Capital Confidence Barometer, October 2013
Economic outlook — confidence at two-year high
Executives are more optimistic about the global economy than at any point in the last two years.
Almost 90% of all executives are confident the economy is stable, and two-thirds believe it will improve at an accelerating rate. Informing this confidence is a global economy on sounder footing — improvement in economic conditions in mature economies and more stabilization in the major emerging markets.
The outlook for Europe has brightened in the last six months. Higher levels of employment, rising GDP and more access to capital provide evidence that the region’s economic downturn is subsiding.
In the United States, corporate earnings, employment growth and credit availability are also improving. This growing confidence will drive deal-making globally and across multiple industries as short-term market stability returns.
Q: What is your perspective on the state of the global economy today?

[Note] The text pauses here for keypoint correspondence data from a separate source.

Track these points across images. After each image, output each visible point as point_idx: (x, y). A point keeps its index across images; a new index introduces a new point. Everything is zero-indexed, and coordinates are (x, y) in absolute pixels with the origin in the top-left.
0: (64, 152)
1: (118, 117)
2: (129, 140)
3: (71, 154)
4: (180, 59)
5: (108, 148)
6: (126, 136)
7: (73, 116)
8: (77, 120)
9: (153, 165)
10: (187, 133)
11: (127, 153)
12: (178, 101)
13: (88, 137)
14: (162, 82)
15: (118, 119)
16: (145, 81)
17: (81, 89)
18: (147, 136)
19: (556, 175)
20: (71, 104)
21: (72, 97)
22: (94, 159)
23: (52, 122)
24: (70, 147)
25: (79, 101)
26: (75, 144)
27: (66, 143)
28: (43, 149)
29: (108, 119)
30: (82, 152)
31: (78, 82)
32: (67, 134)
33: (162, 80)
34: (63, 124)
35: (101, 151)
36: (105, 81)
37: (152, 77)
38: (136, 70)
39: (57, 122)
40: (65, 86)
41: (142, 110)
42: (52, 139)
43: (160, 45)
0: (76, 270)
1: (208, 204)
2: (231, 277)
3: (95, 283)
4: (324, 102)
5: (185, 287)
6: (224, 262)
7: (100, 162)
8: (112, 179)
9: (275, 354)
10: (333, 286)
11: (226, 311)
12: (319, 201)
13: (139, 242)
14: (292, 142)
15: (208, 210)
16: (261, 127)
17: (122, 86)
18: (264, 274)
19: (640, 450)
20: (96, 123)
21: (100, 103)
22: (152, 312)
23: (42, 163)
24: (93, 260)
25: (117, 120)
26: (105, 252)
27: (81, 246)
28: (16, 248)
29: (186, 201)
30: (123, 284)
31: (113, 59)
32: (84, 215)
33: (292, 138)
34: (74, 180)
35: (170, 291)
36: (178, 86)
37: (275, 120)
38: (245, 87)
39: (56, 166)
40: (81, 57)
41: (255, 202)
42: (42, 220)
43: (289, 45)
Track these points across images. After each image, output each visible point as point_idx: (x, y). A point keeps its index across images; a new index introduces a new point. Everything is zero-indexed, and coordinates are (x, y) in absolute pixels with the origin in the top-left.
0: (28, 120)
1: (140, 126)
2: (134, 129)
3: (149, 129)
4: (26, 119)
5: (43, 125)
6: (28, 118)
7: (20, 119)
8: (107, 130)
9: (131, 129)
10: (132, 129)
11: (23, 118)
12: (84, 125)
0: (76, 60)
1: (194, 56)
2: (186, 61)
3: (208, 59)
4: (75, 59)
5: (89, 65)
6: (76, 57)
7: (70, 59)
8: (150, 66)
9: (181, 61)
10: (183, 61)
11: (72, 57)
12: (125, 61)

Economic confidence reaches two-year high
Confidence levels have risen dramatically over the last 12 months — a clear indication the economy is improving at an increasing rate. This confidence resonates from stable underlying economic fundamentals, particularly in mature markets: growing GDP, credit availability and increased job creation. Those who see the economy declining fell to 11%, the lowest level in two years.

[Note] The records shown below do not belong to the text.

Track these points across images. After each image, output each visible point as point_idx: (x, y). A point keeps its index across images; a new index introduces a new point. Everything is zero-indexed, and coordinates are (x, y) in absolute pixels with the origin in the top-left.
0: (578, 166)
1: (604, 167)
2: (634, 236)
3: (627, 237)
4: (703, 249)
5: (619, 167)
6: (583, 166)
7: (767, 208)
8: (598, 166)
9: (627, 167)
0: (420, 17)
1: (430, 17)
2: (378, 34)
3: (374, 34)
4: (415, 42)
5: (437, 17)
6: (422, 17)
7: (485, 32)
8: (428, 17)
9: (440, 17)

Growth expectations continue to rise
Substantially all respondents anticipate economic growth, and those expecting growth in the 3%-5% range increased significantly. This correlates with companies’ increasing ability to invest and stakeholder demand for meaningful growth.
Developed economies will prompt global deal-making
Some of the world’s most mature and influential markets are increasingly confident in the strength of the global economy. They believe the economic fundamentals are sound, and the recurring ebbs and flows have largely been eliminated. Chinese respondents are the most confident, but mature markets such as the UK, US, Germany and Japan also have high confidence.
Commitment to job creation underscores plans for investment
Our respondents’ commitment to job creation is at its highest level in two years and highlights that companies need to hire as they prepare for the coming wave of growth. The sectors where most jobs will be created are oil and gas, automotive, and technology, which are also among the sectors most likely to pursue acquisitions.
Political instability outweighs economic concerns
While global political instability is believed to pose the greatest near-term risk, it is unlikely to derail the fundamental push for growth. Similar to the Eurozone or US crises, the recent unrest in Syria and Egypt pose challenges. ;However, these challenges should not be detrimental to the recovery of the global economy over the long term.
Ongoing market volatility tempers growth and investment mandates
Although confidence in leading economic indicators has improved significantly over the last 12 months, only 21% of respondents have confidence in short-term market stability — which is not yet aligned with their confidence in other leading economic indicators.
Consequently, companiesare carefully managing the rate at which they implement their growth and investment strategies. As such, the deal-making comeback will be measured.